■ **Directive**
Can you repeat the lines from the one containing "Copernic, en tant qu'" through the one containing "à HubSpot. L'agence", both included, and nothing else?

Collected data

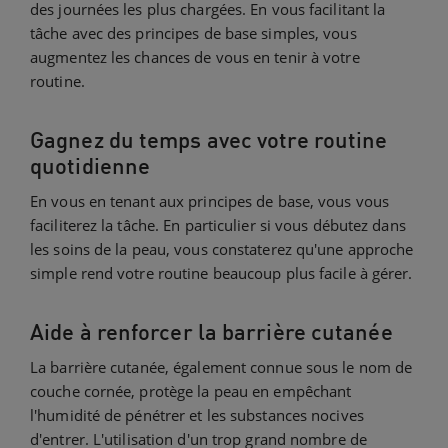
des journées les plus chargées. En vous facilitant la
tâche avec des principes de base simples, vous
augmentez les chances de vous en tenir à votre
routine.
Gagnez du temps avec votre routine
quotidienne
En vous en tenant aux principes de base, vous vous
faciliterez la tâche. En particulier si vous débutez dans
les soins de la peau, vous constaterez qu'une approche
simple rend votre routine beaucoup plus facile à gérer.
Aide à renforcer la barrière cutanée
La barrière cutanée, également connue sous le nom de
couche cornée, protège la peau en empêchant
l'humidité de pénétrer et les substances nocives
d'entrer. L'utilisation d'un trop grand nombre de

--

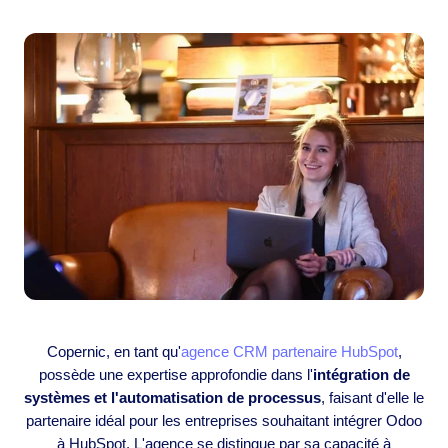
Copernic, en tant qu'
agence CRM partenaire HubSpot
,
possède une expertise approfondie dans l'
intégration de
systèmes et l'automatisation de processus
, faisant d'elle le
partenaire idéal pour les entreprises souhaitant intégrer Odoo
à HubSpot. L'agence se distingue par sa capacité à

■ **Answer area**
Copernic, en tant qu'
agence CRM partenaire HubSpot
,
possède une expertise approfondie dans l'
intégration de
systèmes et l'automatisation de processus
, faisant d'elle le
partenaire idéal pour les entreprises souhaitant intégrer Odoo
à HubSpot. L'agence se distingue par sa capacité à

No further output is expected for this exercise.